Il documento dell’aprile 2022 ha tracciato comunque un solco. Da martedì 17 maggio 2022 tutti i prodotti alimentari in Europa devono rispettare i nuovi limiti per i Moah, ma non c’è ancora nessun limite per i Mosh, e si attende un regolamento comunitario. Gli alimenti non conformi rischiano di essere ritirati dal mercato, ma rimane un grosso interrogativo sul rigore con cui gli Stati membri applicano la norma della Commissione che non è direttamente vincolante se non per l’onere di garantire il rispetto dei limiti all’interno del loro territorio.
Valori limite Ue:
- per gli alimenti secchi con un basso contenuto di grassi/olio pari o inferiore al 4%, sono consentiti 0,5 mg/kg di Moah;
- per gli alimenti con un contenuto di grassi/olio superiore al 4%, 1 mg/kg di Moah;
- per grassi e oli si sale a 2 mg/kg di Moah .

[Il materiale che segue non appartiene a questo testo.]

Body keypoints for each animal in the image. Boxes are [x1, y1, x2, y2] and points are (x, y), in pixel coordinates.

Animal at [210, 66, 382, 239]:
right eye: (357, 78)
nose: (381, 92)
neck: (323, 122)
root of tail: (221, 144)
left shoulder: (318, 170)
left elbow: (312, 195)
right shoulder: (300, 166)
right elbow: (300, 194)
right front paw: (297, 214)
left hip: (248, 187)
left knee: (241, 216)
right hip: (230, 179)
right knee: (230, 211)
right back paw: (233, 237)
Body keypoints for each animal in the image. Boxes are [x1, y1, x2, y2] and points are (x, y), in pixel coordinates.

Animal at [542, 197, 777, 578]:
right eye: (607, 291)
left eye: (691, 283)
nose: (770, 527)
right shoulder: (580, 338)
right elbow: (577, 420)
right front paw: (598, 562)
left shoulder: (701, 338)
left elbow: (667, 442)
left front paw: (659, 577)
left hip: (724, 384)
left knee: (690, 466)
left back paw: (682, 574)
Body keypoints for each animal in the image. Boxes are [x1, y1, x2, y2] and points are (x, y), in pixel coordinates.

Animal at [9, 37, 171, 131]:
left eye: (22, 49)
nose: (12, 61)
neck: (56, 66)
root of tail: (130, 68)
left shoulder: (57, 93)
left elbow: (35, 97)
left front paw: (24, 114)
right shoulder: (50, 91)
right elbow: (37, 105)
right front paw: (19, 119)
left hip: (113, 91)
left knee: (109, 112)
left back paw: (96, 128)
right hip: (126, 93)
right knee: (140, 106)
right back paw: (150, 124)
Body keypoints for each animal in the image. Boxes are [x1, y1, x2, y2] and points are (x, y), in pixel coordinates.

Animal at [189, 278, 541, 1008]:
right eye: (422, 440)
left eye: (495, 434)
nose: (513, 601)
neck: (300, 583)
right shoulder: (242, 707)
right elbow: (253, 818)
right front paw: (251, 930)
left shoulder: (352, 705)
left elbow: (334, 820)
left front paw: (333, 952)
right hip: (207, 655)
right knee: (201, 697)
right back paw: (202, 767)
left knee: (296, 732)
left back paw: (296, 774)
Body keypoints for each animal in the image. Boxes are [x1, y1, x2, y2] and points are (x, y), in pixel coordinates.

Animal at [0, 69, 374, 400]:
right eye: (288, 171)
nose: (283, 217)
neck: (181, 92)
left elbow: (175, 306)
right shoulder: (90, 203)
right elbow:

I livelli di contaminazione non sono ancora sufficienti per proteggere completamente i cittadini europei. La valutazione del rischio dell’Efsa – commentano le associazioni comunitarie di tutela dei consumatori – dovrebbe fare un passo avanti rispetto alla dichiarazione: non ammettere Moah rilevabili in nessun alimento nell’Unione europea. Con contaminanti cancerogeni anche una piccola quantità è eccessiva, motivano la loro intransigenza, spiegando che oggi esiste una tecnologia per rilevare bassi livelli di Moahe deve essere utilizzata per pulire il mercato.